シナプス後藤です。

以前からある議論ではあるのですが、最近も見るようになったので改めて。
「マーケティング理論なんか机上の空論で役に立たない」というような議論ですね。

この発言の裏にあるのは、「そうはいっても現実は上手くいかないので、どう折り合いをつけるかはかなり重要」という話です。
本質的には、理論も現実も両方重要。だから、「理論を学ばなければならない」し、「現実のビジネスを知らないといけない」と言う事です。


ただ、この手の議論として面白いのは大抵、どちらか片方のスタンスを取る傾向が多いことです。

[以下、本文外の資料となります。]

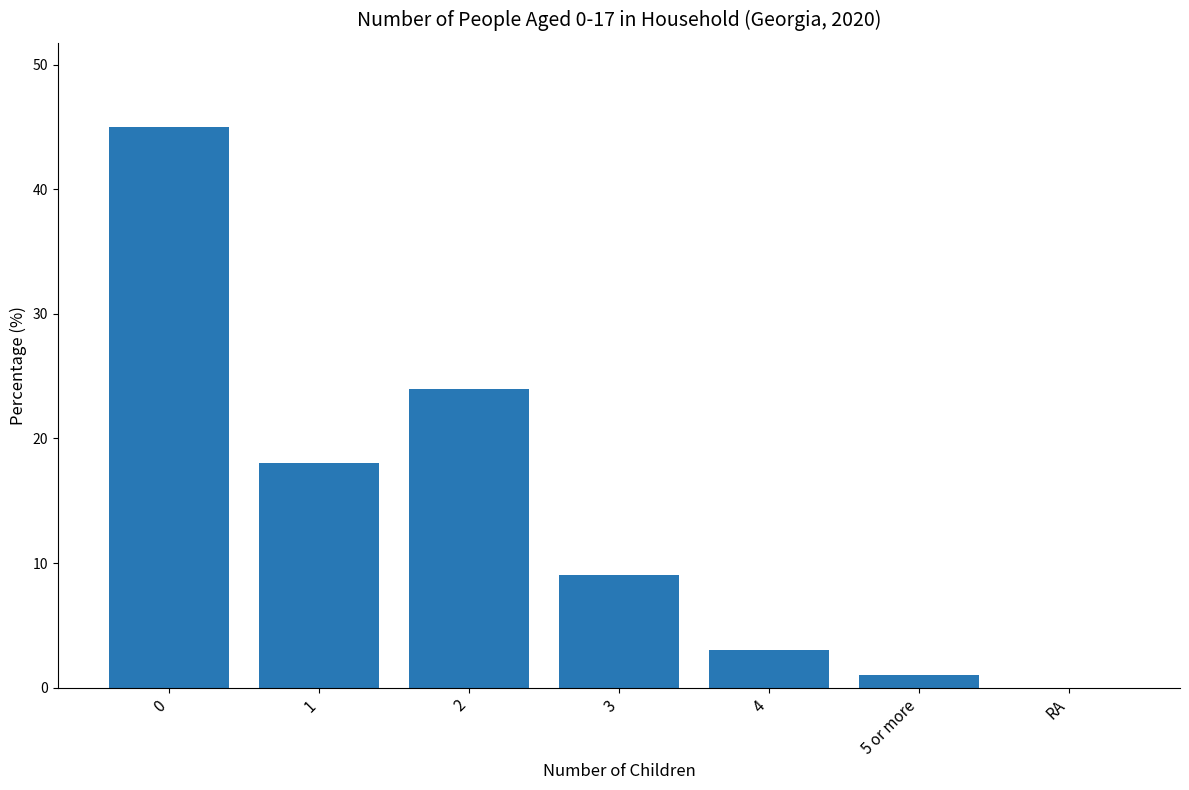

What is the sum of all values?

100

「あいつは現場が分かっていない!」といっている人は理論を知らないと思われている。
「あいつは理論が分かっていない!」といっている人は現場を知らないと思われている。


「マーケティング理論なんか机上の空論で役に立たない」と言う人が、例えばコトラーさんだったら、ものすごく深い事を言っているように感じます。結局、教科書に書かれている事「だけ」では現実のビジネスに十分対応できず、理論を応用して自分のビジネス用にカスタマイズする、とか、実行のために関係者の気持ちを慮って施策を打つ、とかそういうたぐいの話になります。
一方、例えば、入社2年目、大した成績も上げていない営業マンが言ったらどうでしょう。
「いやいや、お前はまずちゃんとやろうよ。」となりますよね。


で、多くの場合、最初にこういう議論を言い出す方は、よくよく聞いてみると裏の文脈もちゃんと理解していることが多いように感じます。ただ難しいのはよくよく聞かないと分からない事です。
だから、大抵炎上します。


発信する側のスタンスも勿論重要なのですが、facebookやtwitterが普及してくるにつれて、反応者のスタンスも重要になってくるのでは、と感じ始めています。どういうことかというと、例えば、コトラーさんが上記の発言をした場合、理論擁護者が「あなたは間違っている!」と噛みつくと、噛みついた方が「おいおい、あいつ大丈夫か」と思われることになります。
だから、こういう場合は、一歩引いてみて、「彼がちゃんと知っている、考えているとした場合、どういう意味で言っているのだろうか?」と考えるステップを入れてみてはいかがでしょうか。
私自身もなるべくそう考えるようにしているのですが、これを一回考えることで、「自分が言おうとしている事は蛇足なのか、正当な議論を導くのか」を考えるようになります。

難しいことなのですけど、文章だけでやりとりすることが多くなってきている昨今、こういう発想も重要なのではないでしょうか?